Well, let’s start with the fact that Bob’s a genius. He intuitively gets me, and what I can do. Everyone knows he can do glamour, but he also does brilliant character costumes that actually enhance the humor of a sketch. For each show, Bob would come watch us at an early run through. We’d perform the show for him and he’d study the choreography and our movement as well as the songs, the characters and the talking bits so he knew exactly how the clothes would be used. Then almost overnight he’d come back with sketches for every costume. Fabulous costumes for dancing, glamorous gowns for singing ballads, dresses for the talking segments and the best character costumes you can imagine. His fabulous collaborator Ret Turner would work on the costumes for my boy dancer/singers as well. They’ve both won very well-deserved Emmy Awards for my TV specials. I’m so proud of that.

What is your favorite costume from the 1969 special?

Well of course I cherish my nude gown for the opening number “Let Go.” I don’t think I’ve ever looked better or felt better in a costume. I told Bob I wanted it to look like I had just stepped out of a shower with water glistening all over my body. Well, he did that and more with silk soufflé and crystal beads, some beads dangling and some sewn in, and the result was just spectacular. I still have that gown, well two of them actually. Since the gown is a bit delicate and I would be performing in it quite a bit (over 200 performances) - we thought it best to have two of them made so we wouldn’t wear one out before the end of the tour.

I also adore the “Hipsy, Pipsy, Gypsy” costume he created for me. It’s one of my very favorite character costumes ever. I’m a Hungarian Gypsy at heart you know.

Do you have a favorite memory from making this special – whether it’s something the audience sees or behind-the-scenes?

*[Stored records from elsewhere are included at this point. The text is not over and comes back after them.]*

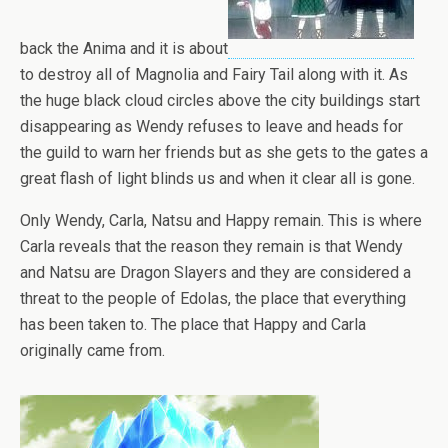
back the Anima and it is about
to destroy all of Magnolia and Fairy Tail along with it. As
the huge black cloud circles above the city buildings start
disappearing as Wendy refuses to leave and heads for
the guild to warn her friends but as she gets to the gates a
great flash of light blinds us and when it clear all is gone.
Only Wendy, Carla, Natsu and Happy remain. This is where
Carla reveals that the reason they remain is that Wendy
and Natsu are Dragon Slayers and they are considered a
threat to the people of Edolas, the place that everything
has been taken to. The place that Happy and Carla
originally came from.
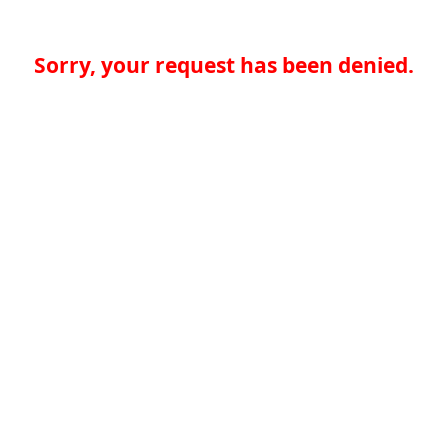
Sorry, your request has been denied.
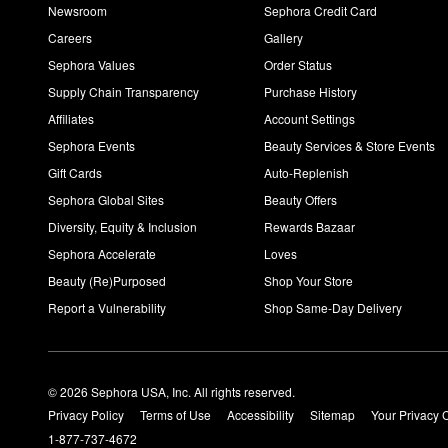
Newsroom
Sephora Credit Card
Careers
Gallery
Sephora Values
Order Status
Supply Chain Transparency
Purchase History
Affiliates
Account Settings
Sephora Events
Beauty Services & Store Events
Gift Cards
Auto-Replenish
Sephora Global Sites
Beauty Offers
Diversity, Equity & Inclusion
Rewards Bazaar
Sephora Accelerate
Loves
Beauty (Re)Purposed
Shop Your Store
Report a Vulnerability
Shop Same-Day Delivery
© 2026 Sephora USA, Inc. All rights reserved.
Privacy Policy
Terms of Use
Accessibility
Sitemap
Your Privacy 
1-877-737-4672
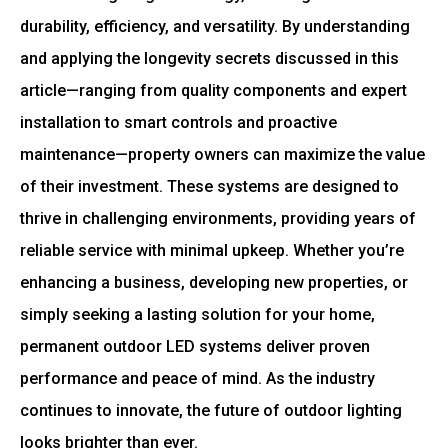
durability, efficiency, and versatility. By understanding
and applying the longevity secrets discussed in this
article—ranging from quality components and expert
installation to smart controls and proactive
maintenance—property owners can maximize the value
of their investment. These systems are designed to
thrive in challenging environments, providing years of
reliable service with minimal upkeep. Whether you’re
enhancing a business, developing new properties, or
simply seeking a lasting solution for your home,
permanent outdoor LED systems deliver proven
performance and peace of mind. As the industry
continues to innovate, the future of outdoor lighting
looks brighter than ever.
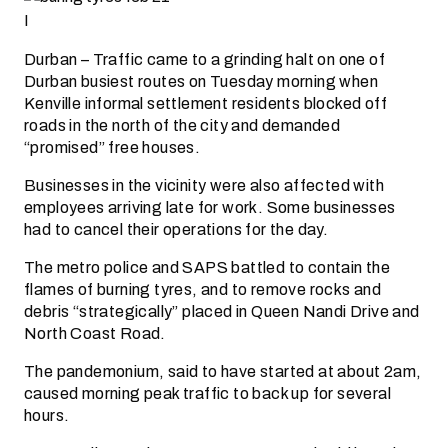
I
Durban – Traffic came to a grinding halt on one of
Durban busiest routes on Tuesday morning when
Kenville informal settlement residents blocked off
roads in the north of the city and demanded
“promised” free houses.
Businesses in the vicinity were also affected with
employees arriving late for work. Some businesses
had to cancel their operations for the day.
The metro police and SAPS battled to contain the
flames of burning tyres, and to remove rocks and
debris “strategically” placed in Queen Nandi Drive and
North Coast Road.
The pandemonium, said to have started at about 2am,
caused morning peak traffic to back up for several
hours.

There are so many glorious memories attached to these specials. They come rushing back whenever I watch them. I was so blessed to have worked with such incredible, talented and wonderful people, and also to perform for audiences whom I adore. Plus my husband produced all of these shows so most of these are the happiest times of my life.

One funny memory regarding this particular special happened when we were rehearsing my entrance for the opening number “Let Go.” I was to be lowered down from the top of the studio suspended in an elevator like contraption that was basically just a small platform with ropes on either side. They’d hoist me up and then slowly bring me down as the song played and my dancing boys introduced me. Well I’m slightly afraid of heights, but I knew it would be a great television entrance. We rehearsed it many times, up and down, up and down, to get the timing just right. On one occasion they hoisted me all the way up, and then broke for lunch while I was still up there. Well let’s say I may have gotten over my fear of heights that day. When you watch the show, you’ll have to imagine me suspended up there in that nude dress for the whole lunch hour!

You know we love you, Mitzi. We can't wait to see the special.

Did I tell you how happy I am that these shows are on television again? getTV really gets it, don’t they? Love ya!